2015
03.04

Beyond unit tests

All the projects I was working on were covered by various test types to ensure that developed code is functioning as expected. It is interesting, however, that almost each project had a slightly different combination of test types. Also, I have noticed that each company was naming and structuring those tests in a different way. Because all of those definitions are blurred a bit, I thought that it would be a good idea to take a closer look and describe how the tests were constructed, what was their purpose and what was the working experience with them from the developer perspective.

A different test types

Below, I have enumerated a most memorable types I have seen:

Type Description
unit tests Definitely the most common and well know test types. Well defined by Martin Fowler in his UnitTest bliki article. We used them to test pure business logic in isolation from external dependencies, like file system access, database, network etc.
They are the fastest tests as their scope is very small and all external dependencies are mocked.
integration tests I should probably say: an application internal integration tests, as we used them to test all classes responsible for communication with external dependencies like database, file system etc. within a developed service or application.
They have the same scope as unit tests, but they are much slower.
automated GUI acceptance tests We used those to test desktop or web application GUI interface by using automation tools like Selenium or QTP. In one project, they were used to verify business scenarios of desktop application deployed and configured in testing environment, so the tests were heavy and slow as scope was referring to whole application.
In other project, tests were referring only to a thin presentation layer of web application, where other parts such as back-end services were isolated.
service acceptance tests We used those tests in various projects and companies to verify behavior of services (HTTP or message based). They were user scenario specific, usually defined by Product Owner and/or Quality Assurance. Their scope was single service or few services making a logically autonomous component.
end to end tests Those tests were used in projects focusing on bigger systems, especially with SOA architecture and we used them to ensure that all services or components were working together properly. Same as acceptance tests, they were scenario based but the scope was basically a whole system.
manual user acceptance tests Those tests were manually executed by QA to ensure that application works as expected. Depending on software nature, they were similar to one of previous three test types.

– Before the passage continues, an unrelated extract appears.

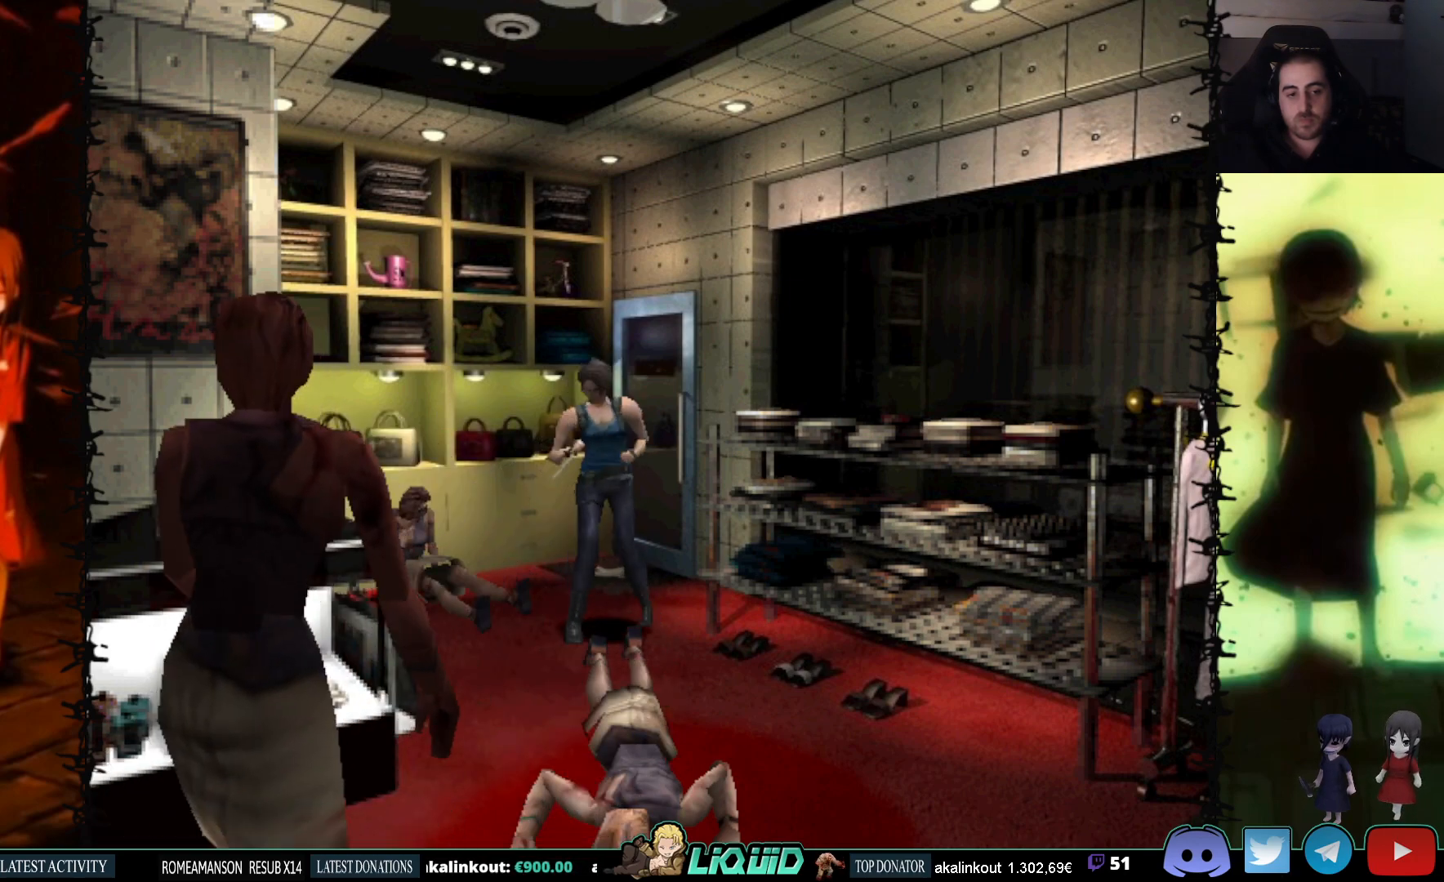
{"buttons": ["R1"], "events": []}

In fact there were a much longer list of those (like regression, smoke, load and performance tests, etc.), but I have decided to omit them, as their structure, scope and way how they works is similar to the mentioned tests, and the only difference is reason why they are created, their function or just a different name.

Beyond unit tests

Apparently the unit tests are the most obvious and well known test types that could be spot in various projects. During my work history, those tests were always present (maybe except the very first projects I was working on). The presence of other test types was not as obvious. I would say that in projects that have been started before an Agile Methodology era, most of the tests were manual. The tests were defined in a very loosely manner (like: check that application starts and it is possible to do X), or they were structured in a list of steps to execute and expectations for execution results. I would skip the manual tests in further parts of this post, as they were usually done by a separate team of testers and there was nothing related to programming itself. I would like to just mention two things about them:

  • manual user acceptance tests were a base for writing their automated versions (later referred as acceptance tests),
  • the formalized version of manual tests was written in a form of steps and expectations, so in reality it was a precursor for BDD-like tests.

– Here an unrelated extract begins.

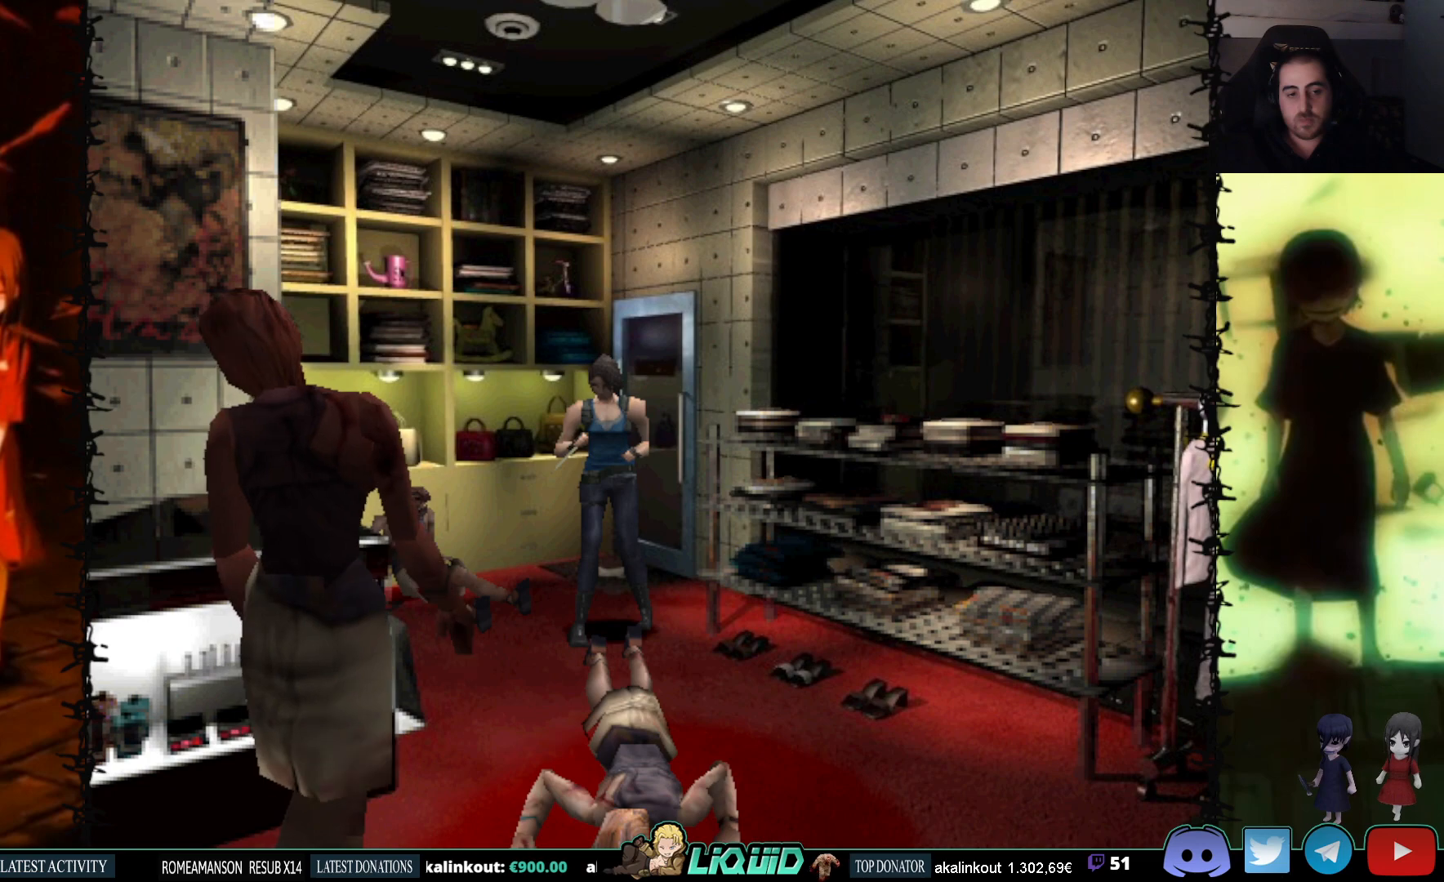
{"buttons": ["R1"], "events": [[83, "CROSS", "down"], [467, "CROSS", "up"]]}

The integration tests were definitely not unit tests, because they were testing integration with external dependencies such as databases. If present, we used them to test all classes interacting directly with externals, like the ones following repository pattern. In order to run them, we had to have a real database to connect to (if possible, we tried to use an in-memory / file-based database version like SQLite to make easier to run tests) or the sample input files to play with. Beside that, those tests were not much different from unit tests. Because of this strong similarity, I would omit them from now on.

Now, if we take a look on GUI tests, it is easy to spot that they are really similar to service tests. The only difference is that GUI tests uses GUI as an interface, while service tests are using HTTP or messages as an interface to communicate with tested service/application. We used those tests to check the application behavior. Usually we were following an approach where the tested application was installed and run in the same way as it would be run after final release, so the successfully executed tests were giving us a proof that application would behave the same way when installed in production. The assumption that tested component has to be the same as on production means that during testing we have not been altering any program code with mocks. We were also trying to use only public and official APIs to run the tests (i.e. GUI, HTTP interfaces, messages, input files, etc.) and avoiding direct alterations of internal component state like manually altering data in database etc. Of course there were cases, where we decided to violate this rule, but usually it was dictated by the poor interfaces definition while the tests were being created for existing software or a significant test speedup. It is worth to mention that tests written in this form are more high-level and much slower than unit tests. Also, they are more behavior specific, focusing on the action result, not the way how it is achieved.

The last kind, end to end tests were used in projects consisting of multiple autonomous components. Similarly to acceptance tests, we were deploying all components in a form which would be deployed in production. Obviously, those tests were the slowest ones, because all the tested components had to perform a specific action in order to succeed the whole test – nothing was mocked there.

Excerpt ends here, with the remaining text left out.